AMENDMENT NUMBER TWO TO SECOND AMENDED AND RESTATED CREDIT AGREEMENT AND AMENDMENT NUMBER ONE TO LIBOR/PRIME RATE ADDENDUM
Exhibit 10.1
AMENDMENT NUMBER TWO
TO SECOND AMENDED AND RESTATED CREDIT AGREEMENT AND
AMENDMENT NUMBER ONE TO LIBOR/PRIME RATE ADDENDUM
This AMENDMENT NUMBER TWO TO SECOND AMENDED AND RESTATED CREDIT AGREEMENT AND AMENDMENT NUMBER ONE TO LIBOR/PRIME RATE ADDENDUM (this “Amendment”), dated as of August 10, 2011, is entered into by and among DECKERS OUTDOOR CORPORATION, a Delaware corporation (“Deckers”), TSUBO, LLC, a Delaware limited liability company (“Tsubo” and collectively with Deckers, “Borrower”), and COMERICA BANK (“Bank”), with reference to the following facts:
A. Borrower and Bank previously entered into (i) that certain Second Amended and Restated Credit Agreement, dated as of May 27, 2010, as amended from time to time (as so amended, the “Agreement”), and (ii) that certain LIBOR/Prime Rate Addendum to Loan and Security Agreement, as of May 27, 2010, as amended from time to time (as so amended, the “Interest Rate Addendum”, and together with the Agreement, the “Documents”); and
B. Borrower and Bank desire to amend certain provisions of the Documents in accordance with the terms of this Amendment.
NOW, THEREFORE, in consideration of the foregoing, the parties hereto hereby agree as follows:
1. Defined Terms. All initially capitalized terms used but not defined herein shall have the meanings assigned to such terms in the Agreement.
2. Amendment to Section 1.1 (Definitions) of the Agreement.
(a) The following defined terms set forth in Section 1.1 of the Agreement are hereby amended to read as follows:
“LC Fee Percentage” means 0.75%; provided, however, that solely during the Increased Commitment Period, the LC Percentage Fee shall be 1.25%.
“Revolving Credit Commitment” means Twenty Million Dollars ($20,000,000); provided, however, that solely during the Increased Commitment Period, the Revolving Credit Commitment shall be Sixty Million Dollars ($60,000,000).
(b) The following defined terms are hereby added to Section 1.1 of the Agreement in alphabetical order to read as follows:
“Compliance Certificate” means a certificate of compliance to be delivered quarterly in accordance with Section 6.3(b), substantially in the form of Exhibit 6.3(b).

══════════════════════════════

● Exercise A:
Condense the paragraph of the credit agreement amendment above that begins "A. Borrower and Bank previously entered into" into a short list that keeps its main facts.
● Exercise B:
Write out, word for word, the part of the credit agreement amendment above that opens with the words containing "(a) The following" and closes with "shall be 1.25%.".

● Given records:
══════════════════════════════

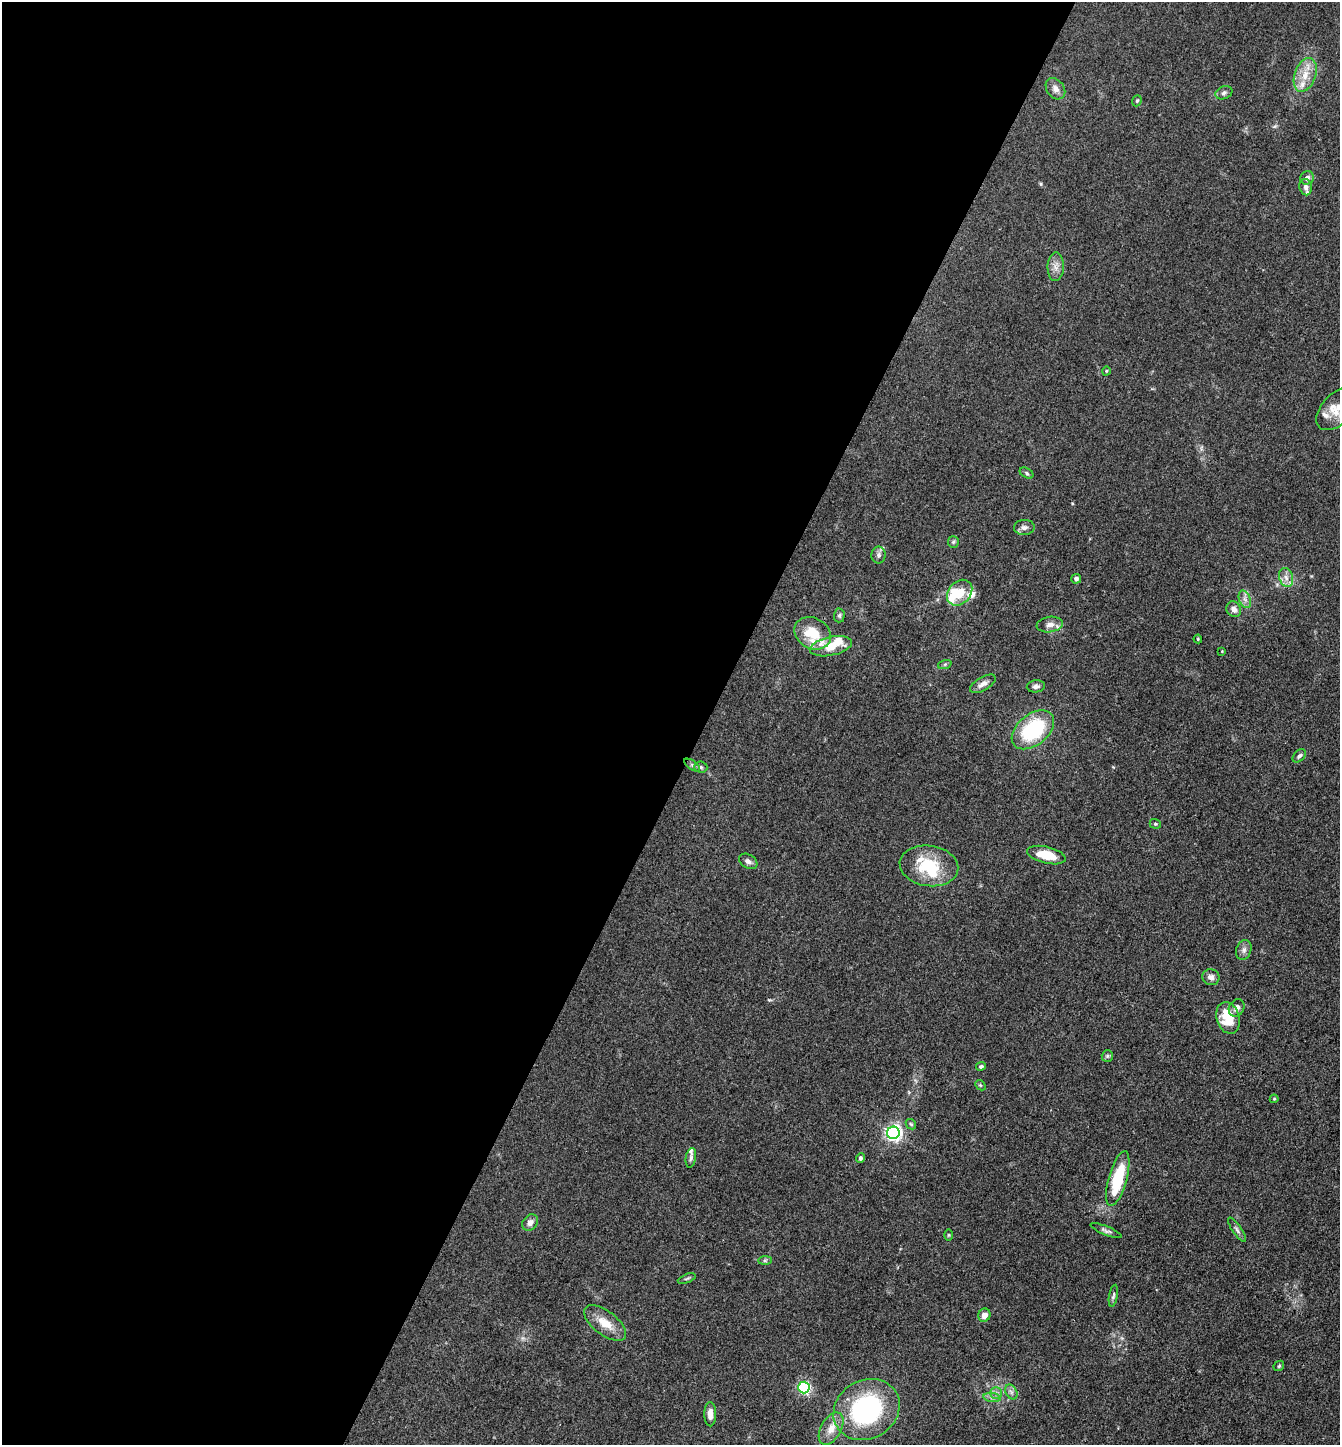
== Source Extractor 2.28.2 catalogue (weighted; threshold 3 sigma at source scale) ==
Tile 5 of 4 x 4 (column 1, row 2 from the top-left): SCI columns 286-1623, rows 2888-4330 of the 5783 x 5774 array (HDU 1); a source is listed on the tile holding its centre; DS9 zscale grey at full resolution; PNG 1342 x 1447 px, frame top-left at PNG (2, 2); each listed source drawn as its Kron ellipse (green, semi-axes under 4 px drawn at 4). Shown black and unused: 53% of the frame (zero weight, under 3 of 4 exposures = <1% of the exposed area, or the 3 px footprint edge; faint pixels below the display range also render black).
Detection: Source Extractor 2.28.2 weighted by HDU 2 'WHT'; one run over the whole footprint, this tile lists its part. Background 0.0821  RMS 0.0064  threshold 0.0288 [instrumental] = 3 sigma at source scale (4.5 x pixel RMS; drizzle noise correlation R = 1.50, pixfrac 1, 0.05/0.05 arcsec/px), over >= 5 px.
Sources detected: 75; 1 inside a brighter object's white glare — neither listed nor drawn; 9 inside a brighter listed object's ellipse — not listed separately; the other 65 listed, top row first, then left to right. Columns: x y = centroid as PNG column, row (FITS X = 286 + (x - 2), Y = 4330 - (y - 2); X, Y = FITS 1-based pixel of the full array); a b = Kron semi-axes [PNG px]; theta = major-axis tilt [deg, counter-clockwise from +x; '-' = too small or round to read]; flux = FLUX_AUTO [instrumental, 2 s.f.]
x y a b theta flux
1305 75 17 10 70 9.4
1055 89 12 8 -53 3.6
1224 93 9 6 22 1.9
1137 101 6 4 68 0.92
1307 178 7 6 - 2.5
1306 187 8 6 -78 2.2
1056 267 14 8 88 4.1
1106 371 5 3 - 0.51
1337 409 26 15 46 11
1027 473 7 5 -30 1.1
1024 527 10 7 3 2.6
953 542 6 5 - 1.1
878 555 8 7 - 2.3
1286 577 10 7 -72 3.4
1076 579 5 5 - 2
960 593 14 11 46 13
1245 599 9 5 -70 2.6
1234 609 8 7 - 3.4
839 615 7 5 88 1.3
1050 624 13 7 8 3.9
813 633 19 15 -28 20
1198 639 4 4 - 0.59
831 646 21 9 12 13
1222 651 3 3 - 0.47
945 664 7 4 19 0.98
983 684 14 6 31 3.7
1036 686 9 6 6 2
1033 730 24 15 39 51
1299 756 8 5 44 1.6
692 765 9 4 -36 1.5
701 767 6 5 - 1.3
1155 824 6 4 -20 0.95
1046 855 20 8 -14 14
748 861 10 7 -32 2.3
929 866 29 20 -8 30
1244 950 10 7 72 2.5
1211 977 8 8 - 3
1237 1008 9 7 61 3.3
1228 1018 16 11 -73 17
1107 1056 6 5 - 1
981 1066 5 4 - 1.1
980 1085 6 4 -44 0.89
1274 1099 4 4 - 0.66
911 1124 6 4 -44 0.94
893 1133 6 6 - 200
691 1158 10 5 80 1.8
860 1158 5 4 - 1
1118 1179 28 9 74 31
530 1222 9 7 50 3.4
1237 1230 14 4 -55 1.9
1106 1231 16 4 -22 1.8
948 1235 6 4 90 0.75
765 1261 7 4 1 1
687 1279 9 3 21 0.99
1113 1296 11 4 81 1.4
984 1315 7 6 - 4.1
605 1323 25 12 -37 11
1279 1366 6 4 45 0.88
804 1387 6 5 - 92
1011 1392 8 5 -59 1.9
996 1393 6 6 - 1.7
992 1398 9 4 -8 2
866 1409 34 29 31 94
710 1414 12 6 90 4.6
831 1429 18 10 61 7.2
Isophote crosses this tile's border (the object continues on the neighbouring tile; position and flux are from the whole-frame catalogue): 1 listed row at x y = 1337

══════════════════════════════

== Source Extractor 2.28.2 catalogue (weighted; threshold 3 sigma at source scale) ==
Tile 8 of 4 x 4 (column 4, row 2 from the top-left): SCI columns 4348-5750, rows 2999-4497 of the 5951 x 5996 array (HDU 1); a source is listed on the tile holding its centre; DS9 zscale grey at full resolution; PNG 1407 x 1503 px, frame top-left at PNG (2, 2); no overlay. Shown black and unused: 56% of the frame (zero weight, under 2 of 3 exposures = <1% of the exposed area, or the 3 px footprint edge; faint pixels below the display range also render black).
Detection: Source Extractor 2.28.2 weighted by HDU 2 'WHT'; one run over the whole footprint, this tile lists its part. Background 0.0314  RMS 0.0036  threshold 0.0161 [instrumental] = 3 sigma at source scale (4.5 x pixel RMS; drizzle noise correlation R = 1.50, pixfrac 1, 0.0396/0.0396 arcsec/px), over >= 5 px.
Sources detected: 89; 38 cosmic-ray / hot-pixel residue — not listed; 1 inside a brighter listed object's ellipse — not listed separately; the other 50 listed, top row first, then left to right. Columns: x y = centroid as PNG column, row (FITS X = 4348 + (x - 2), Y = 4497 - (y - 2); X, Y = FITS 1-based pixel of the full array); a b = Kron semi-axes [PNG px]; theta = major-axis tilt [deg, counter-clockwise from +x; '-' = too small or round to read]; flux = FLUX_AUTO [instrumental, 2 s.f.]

══════════════════════════════

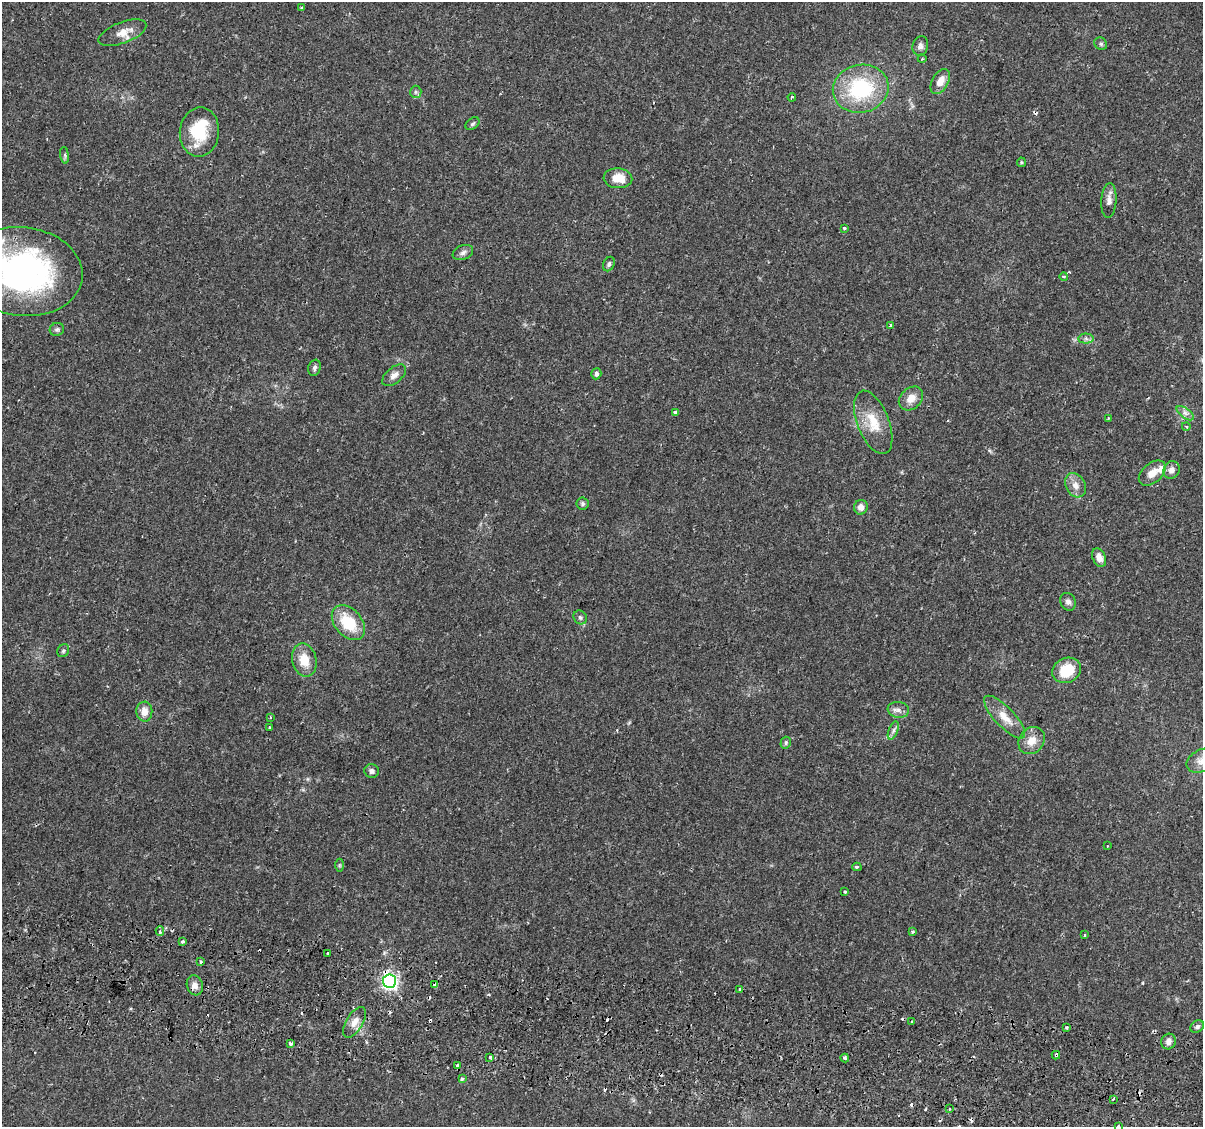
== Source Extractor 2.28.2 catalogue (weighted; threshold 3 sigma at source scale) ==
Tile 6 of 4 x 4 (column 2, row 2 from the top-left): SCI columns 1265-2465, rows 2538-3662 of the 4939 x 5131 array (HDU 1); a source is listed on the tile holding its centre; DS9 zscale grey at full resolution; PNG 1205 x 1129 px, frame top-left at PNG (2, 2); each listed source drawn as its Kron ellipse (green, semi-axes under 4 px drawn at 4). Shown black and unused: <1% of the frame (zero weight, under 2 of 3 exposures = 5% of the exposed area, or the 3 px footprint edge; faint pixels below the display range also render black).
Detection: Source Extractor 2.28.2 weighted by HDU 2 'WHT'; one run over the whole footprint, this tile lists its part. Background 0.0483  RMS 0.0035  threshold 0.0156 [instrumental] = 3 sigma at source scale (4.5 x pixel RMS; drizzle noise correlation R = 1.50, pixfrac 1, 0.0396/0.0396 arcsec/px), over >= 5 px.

══════════════════════════════

● Exercise output A:
- Borrower and Bank previously entered into two documents:
  - the Second Amended and Restated Credit Agreement, dated as of May 27, 2010, as amended from time to time (the "Agreement")
  - the LIBOR/Prime Rate Addendum to Loan and Security Agreement, as of May 27, 2010, as amended from time to time (the "Interest Rate Addendum")
- Together, these two are referred to as the "Documents."

● Exercise output B:
(a) The following defined terms set forth in Section 1.1 of the Agreement are hereby amended to read as follows:
“LC Fee Percentage” means 0.75%; provided, however, that solely during the Increased Commitment Period, the LC Percentage Fee shall be 1.25%.